European Commission - 7th Framework Programme European Museums and Libraries in/of the age of migrations last updated: February 2015


Transnational History of Museums

17-18 February 2012

Berlin, Germany | Technische Universität

 

 

Temple of muses, custodian of cultural heritage, site of memory, space for the mediation of taste and knowledge: The functions of the museum are manifold and are given different emphases, depending on the type of museum and the disciplinary outlook. However, the argument that the institution is a major venue for the construction of national identity has recurred again and again since the first royal collections were opened to the public around the middle of the eighteenth centuryIndeed, the number of museum foundations was particularly high in Europe during the nineteenth century, when the modern nation-state was being established.

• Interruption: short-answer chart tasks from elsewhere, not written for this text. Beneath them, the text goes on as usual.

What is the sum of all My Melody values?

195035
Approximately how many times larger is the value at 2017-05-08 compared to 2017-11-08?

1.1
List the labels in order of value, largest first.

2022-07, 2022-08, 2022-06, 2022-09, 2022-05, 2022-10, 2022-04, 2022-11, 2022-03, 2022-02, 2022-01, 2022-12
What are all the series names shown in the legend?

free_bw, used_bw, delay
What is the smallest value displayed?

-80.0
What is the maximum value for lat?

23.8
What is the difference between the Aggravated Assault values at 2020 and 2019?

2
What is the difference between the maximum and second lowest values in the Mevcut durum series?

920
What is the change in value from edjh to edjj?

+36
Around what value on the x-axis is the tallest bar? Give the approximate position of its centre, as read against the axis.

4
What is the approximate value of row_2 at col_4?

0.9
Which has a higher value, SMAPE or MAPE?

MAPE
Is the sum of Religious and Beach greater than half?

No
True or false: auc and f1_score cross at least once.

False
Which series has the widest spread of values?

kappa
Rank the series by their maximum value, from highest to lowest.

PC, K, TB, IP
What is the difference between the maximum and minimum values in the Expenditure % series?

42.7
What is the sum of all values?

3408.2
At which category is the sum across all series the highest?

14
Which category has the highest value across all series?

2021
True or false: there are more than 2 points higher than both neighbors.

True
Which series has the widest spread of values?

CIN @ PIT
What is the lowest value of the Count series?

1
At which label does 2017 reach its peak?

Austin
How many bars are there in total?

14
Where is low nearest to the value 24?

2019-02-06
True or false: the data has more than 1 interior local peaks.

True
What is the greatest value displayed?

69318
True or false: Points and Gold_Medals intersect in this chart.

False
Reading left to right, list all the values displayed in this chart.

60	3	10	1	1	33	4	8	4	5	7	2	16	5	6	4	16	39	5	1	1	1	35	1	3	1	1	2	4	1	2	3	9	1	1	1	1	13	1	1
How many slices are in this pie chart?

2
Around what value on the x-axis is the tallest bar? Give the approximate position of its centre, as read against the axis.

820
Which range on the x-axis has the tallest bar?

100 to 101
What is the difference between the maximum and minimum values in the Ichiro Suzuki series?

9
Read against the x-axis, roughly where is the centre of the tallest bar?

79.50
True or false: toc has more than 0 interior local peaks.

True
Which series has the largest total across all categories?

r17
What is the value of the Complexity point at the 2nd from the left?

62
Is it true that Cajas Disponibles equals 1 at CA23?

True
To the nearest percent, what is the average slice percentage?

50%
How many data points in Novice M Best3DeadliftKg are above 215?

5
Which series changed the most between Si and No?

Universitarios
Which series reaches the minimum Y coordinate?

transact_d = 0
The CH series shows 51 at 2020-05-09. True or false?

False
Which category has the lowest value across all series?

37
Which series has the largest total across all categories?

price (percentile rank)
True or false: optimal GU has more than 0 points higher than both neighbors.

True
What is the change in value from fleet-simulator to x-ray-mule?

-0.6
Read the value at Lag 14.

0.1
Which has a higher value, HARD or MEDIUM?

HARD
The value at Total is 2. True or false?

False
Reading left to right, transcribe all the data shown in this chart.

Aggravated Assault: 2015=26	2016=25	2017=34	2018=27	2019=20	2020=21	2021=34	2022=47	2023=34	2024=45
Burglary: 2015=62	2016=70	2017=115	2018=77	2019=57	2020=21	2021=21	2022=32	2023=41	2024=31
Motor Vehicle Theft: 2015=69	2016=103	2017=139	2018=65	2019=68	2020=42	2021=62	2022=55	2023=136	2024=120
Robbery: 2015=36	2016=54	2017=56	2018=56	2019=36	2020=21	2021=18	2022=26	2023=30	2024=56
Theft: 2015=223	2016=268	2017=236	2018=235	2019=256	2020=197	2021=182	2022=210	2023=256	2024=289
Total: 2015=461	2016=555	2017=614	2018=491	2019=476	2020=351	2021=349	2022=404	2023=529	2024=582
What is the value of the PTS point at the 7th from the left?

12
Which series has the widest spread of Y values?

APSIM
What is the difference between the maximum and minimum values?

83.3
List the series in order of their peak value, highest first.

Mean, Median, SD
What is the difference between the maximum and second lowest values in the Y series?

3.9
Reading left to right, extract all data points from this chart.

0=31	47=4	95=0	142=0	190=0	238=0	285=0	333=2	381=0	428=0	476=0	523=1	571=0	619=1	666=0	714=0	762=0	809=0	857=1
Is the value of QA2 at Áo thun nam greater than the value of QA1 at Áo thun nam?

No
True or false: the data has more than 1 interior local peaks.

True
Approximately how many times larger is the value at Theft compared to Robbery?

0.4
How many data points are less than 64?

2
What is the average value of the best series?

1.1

Yet the tight linkage between nation-building and the birth of public collections has increasingly been called into question by recent scholarly work on the history of museums. Instead, local traditions have been stressed or international comparisons have been drawn upon in order to explain policies of collecting, the display of exhibits or the architectural design of individual galleries.

 

The aim of the planned conference is to go beyond the national framework in analyzing the institution of the museum. It offers an invitation to reflect from a transnational perspective upon the purposes and concepts of museums, museum practices, and the perception of museum culture. Which models from abroad were imported by museum representatives in order to give their own collections a certain profile? To what extent were "foreign" principles of order and hanging appropriated? Can the international networks on which museum experts relied be reconstructed? How can we describe the activities of commissions that were assigned to explore the organisation of museums beyond their geographic borders? Did an internationally inspired taste have any influence on the planning, the architectural settings or the compositions of collections? Do documents such as letters, travelogues or diaries written by museum visitors give concrete indications of a comparative, transnational perception?

 

Central to the conference is the discussion of the museum as a space of, even product of, cross-border processes of exchange and transfer. Seen from this angle, an examination of the museum of art, in particular, is to be carried out, also taking into account archaeological and historico-cultural collections, arts and crafts museums and the so-called universal museums inside and outside of Europe. Chronologically, the conference sets in around 1750, at that point in history when there was a gathering momentum of the crucial characteristics of the modern museum of art still familiar today: public access, an independent exhibition space or building, the application of scientific principles of order, or didactic aspirations. A second chronological benchmark - before the caesura of World War II - is the conference that took place in Madrid in 1934. For the first time, museum experts from all over the world came together and thus made the museum, as such, very literally the pivotal subject of intense international discussion.